In the wake of the US presidential election result, Zenju Earthlyn Manuel reflects on the ritual of voting and calls for compassion, urging us to honor our shared humanity and the sacredness of life.

Zenju Earthlyn Manuel
6 November 2024

One of the largest rituals this country engages in is casting votes, to make our marks, to say something. We may cast a vote, not only for oneself, but, for those who are ill or incarcerated, for those who are illiterate, for those who have lost interest. We do this knowing that the outcome of voting is actually something we cannot really see in an instant. We cannot see the results today or tomorrow. Because the outcome of the ritual is not only about who won and who lost. It is about our coming together every four years; our desires expressed, a chance to return love and honor to those who fought for the participation of all in this ritual. And yet, this ritual induces false security for some and doubt and fear for others.

Our fear that things will get worse, tends to lead to things getting worse. When driven by fear we fall to those who prey on our terror, rage, pain, loneliness, and need for salvation. Our collective fear today is whether or not anyone can live as who they are in this country or in the world, despite being right, middle, or left on the political continuum or off the linear political path all together. Our fear is whether or not our own strategy will eventually work even though it has failed many times. 

“Can we feel the freedom we already have despite things causing us to feel otherwise?”

A week before this election, I spotted a large Silverado truck and a huge blue flag with red stars mounted in the back. The flag said, “Kamala sucks.” I had my eye on the truck but lost track of it as I headed to a doctor’s appointment. I wasn’t feeling very well. Although hatred is not a human right, it is a human flaw. Soon the driver was alongside me honking his horn. He started towards my car and made a great effort to forced me off the road with his truck. It must have been the thrill of his day because it’s very difficult to find a black woman alone driving anywhere in New Mexico. He thought he had scored in a game in which he was as invisible as me. He may have been telling me that I suck too. But this life that I am living is in the hands of something that wants me here, something more powerful than him. My life is also in the hands of my ancestors. This he did not know. He did not know his ancestors were also with him.

Our shared suffering is less than one degree from each other. Our shared liberation must be the same. No matter who won this 2024 presidential election, twenty-four years into a new millennium, there is something that we all must do more than ever. We must keep faith in those around us. We must relish and cherish the relationships of family and friends no matter their human flaws. It doesn’t mean we have to suffer other’s suffering but the way to our liberation is to forge, with our heat, all that is broken in this country into a kind of freedom we never imagined we had the power to shape.
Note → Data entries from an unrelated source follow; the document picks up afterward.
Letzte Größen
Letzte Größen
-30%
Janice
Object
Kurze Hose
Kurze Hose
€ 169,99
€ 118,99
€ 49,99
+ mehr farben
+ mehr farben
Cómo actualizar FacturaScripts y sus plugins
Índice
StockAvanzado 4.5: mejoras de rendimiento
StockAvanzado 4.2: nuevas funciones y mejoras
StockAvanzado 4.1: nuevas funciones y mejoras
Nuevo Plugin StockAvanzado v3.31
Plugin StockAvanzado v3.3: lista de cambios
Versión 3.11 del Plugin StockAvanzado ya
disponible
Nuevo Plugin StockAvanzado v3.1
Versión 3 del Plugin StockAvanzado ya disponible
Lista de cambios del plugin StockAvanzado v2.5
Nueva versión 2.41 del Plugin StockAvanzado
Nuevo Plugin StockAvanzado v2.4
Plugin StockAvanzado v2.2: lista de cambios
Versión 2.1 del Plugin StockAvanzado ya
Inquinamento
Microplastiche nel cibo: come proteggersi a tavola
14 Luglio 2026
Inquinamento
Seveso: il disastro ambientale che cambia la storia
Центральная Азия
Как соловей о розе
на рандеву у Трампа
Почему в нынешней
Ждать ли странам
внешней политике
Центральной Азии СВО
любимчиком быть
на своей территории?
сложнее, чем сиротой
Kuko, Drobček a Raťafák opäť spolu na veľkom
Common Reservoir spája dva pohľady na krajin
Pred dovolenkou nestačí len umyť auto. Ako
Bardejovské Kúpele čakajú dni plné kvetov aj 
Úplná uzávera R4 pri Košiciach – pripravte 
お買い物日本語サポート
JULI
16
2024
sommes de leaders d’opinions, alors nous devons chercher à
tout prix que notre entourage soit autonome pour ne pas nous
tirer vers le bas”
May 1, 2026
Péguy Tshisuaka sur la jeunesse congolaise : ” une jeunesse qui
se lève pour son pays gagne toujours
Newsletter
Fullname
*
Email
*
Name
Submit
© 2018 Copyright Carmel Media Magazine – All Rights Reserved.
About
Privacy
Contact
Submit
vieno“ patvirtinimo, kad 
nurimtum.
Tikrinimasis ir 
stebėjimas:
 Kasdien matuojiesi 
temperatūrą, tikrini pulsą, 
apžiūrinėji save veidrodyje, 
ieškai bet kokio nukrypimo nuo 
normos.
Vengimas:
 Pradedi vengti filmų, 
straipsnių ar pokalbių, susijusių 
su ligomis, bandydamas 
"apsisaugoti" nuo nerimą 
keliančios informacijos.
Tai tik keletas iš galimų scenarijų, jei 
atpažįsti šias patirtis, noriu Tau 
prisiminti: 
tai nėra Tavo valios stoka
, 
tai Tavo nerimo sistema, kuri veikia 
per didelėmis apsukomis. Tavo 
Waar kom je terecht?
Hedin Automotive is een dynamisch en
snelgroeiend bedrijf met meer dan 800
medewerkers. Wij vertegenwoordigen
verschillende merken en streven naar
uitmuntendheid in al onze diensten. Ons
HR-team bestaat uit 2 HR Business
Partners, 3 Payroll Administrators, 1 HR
I say this because it is only us that we have and only us who will need to stand at the doors to protect our free communities, free spaces, free loved ones, and more—not as protectors of people only but protectors of what has always been sacred and that is life itself. We must value all life even in the middle of all life not being valued. 

Are we ready and capable of dismantling the distorted perceptions we have of each other that are now strangling us, personally and collectively? No matter what gender, what skin tone—and there are more than two genders and two tones—we must ask what is it that causes us to do or fear not doing what we know shouldn’t be done? How will we lift the noose from around our own necks so we can do the same for another?
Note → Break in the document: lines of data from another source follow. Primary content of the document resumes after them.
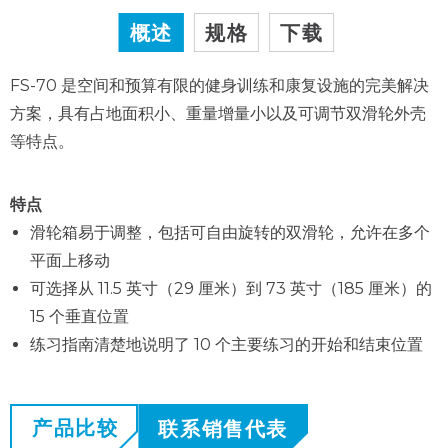
概述
规格
下载
FS-70 是空间和预算有限的健身训练和康复设施的完美解决
方案，具有占地面积小、重量增量小以及可调节双滑轮外壳
等特点。
特点
滑轮箱易于调整，包括可自由旋转的双滑轮，允许在多个
平面上移动
可选择从 11.5 英寸（29 厘米）到 73 英寸（185 厘米）的
15 个垂直位置
练习指南清楚地说明了 10 个主要练习的开始和结束位置
产品比较
联系销售代表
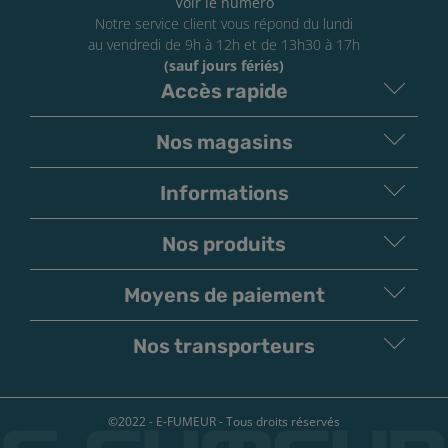
Voir le numéro
Notre service client vous répond du lundi
au vendredi de 9h à 12h et de 13h30 à 17h
(sauf jours fériés)
Accès rapide
Nos magasins
Informations
Nos produits
Moyens de paiement
V
irement
Paiement
Bancaire
Chèque
Nos transporteurs
©2022 - E-FUMEUR - Tous droits réservés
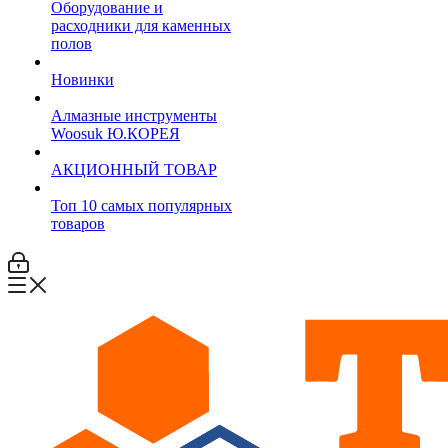
Оборудование и
расходники для каменных
полов
Новинки
Алмазные инструменты
Woosuk Ю.КОРЕЯ
АКЦИОННЫЙ ТОВАР
Топ 10 самых популярных
товаров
If possible we will live in the difficult and in the more difficult and in the difficult after that not because we are becoming stronger but because we know that freedom is tied to what we create out of what sits at our feet. Freedom is to not long for what a president, alone, could never give us. Can we feel the freedom we already have despite things causing us to feel otherwise?
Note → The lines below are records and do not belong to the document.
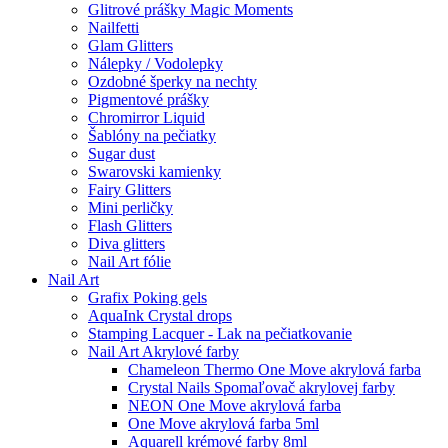
Glitrové prášky Magic Moments
Nailfetti
Glam Glitters
Nálepky / Vodolepky
Ozdobné šperky na nechty
Pigmentové prášky
Chromirror Liquid
Šablóny na pečiatky
Sugar dust
Swarovski kamienky
Fairy Glitters
Mini perličky
Flash Glitters
Diva glitters
Nail Art fólie
Nail Art
Grafix Poking gels
AquaInk Crystal drops
Stamping Lacquer - Lak na pečiatkovanie
Nail Art Akrylové farby
Chameleon Thermo One Move akrylová farba
Crystal Nails Spomaľovač akrylovej farby
NEON One Move akrylová farba
One Move akrylová farba 5ml
Aquarell krémové farby 8ml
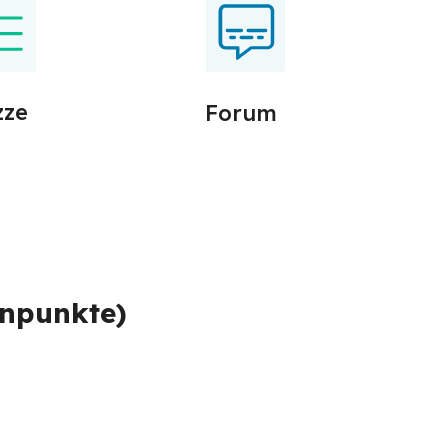
zze
Forum
rnpunkte) 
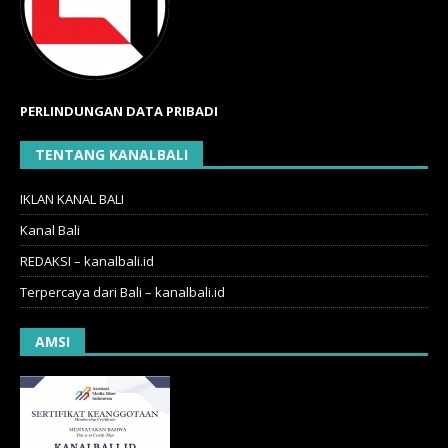
PERLINDUNGAN DATA PRIBADI
TENTANG KANALBALI
IKLAN KANAL BALI
Kanal Bali
REDAKSI – kanalbali.id
Terpercaya dari Bali – kanalbali.id
AMSI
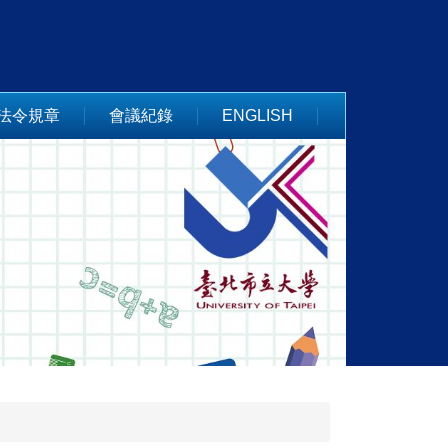
法令規章
會議紀錄
ENGLISH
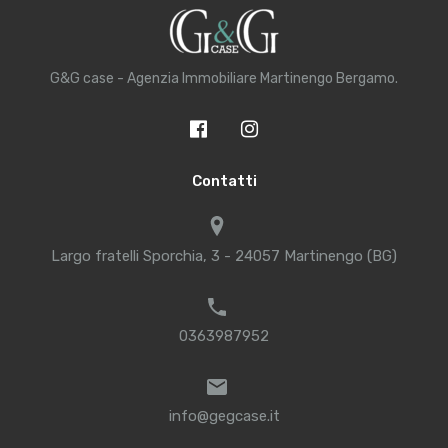
G&G case - Agenzia Immobiliare Martinengo Bergamo.
Contatti
Largo fratelli Sporchia, 3 - 24057 Martinengo (BG)
0363987952
info@gegcase.it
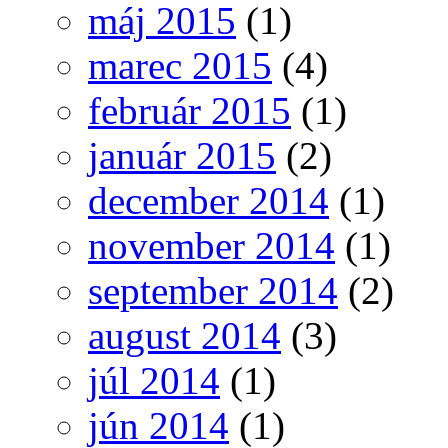
máj 2015
(1)
marec 2015
(4)
február 2015
(1)
január 2015
(2)
december 2014
(1)
november 2014
(1)
september 2014
(2)
august 2014
(3)
júl 2014
(1)
jún 2014
(1)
Can we change the ritual? Look into someone’s frightened or confused face today and say, “I got you. I got you.” Saying it out loud is one way but saying it in your heart silently is also a way to access innate empathy, recognize the world’s grief, for the sake of everyone’s wellbeing. Can this be our sacred campaign forever? 

Zenju Earthlyn Manuel

Zenju Earthlyn Manuel

is a Soto Zen priest, author, and poet. A dharma heir of the late Zenkei Blanche Hartman in the Shunryu Suzuki Roshi lineage, her practice is also influenced by Native American and African indigenous traditions. Her most recent book is Opening to Darkness (Sounds True, 2023).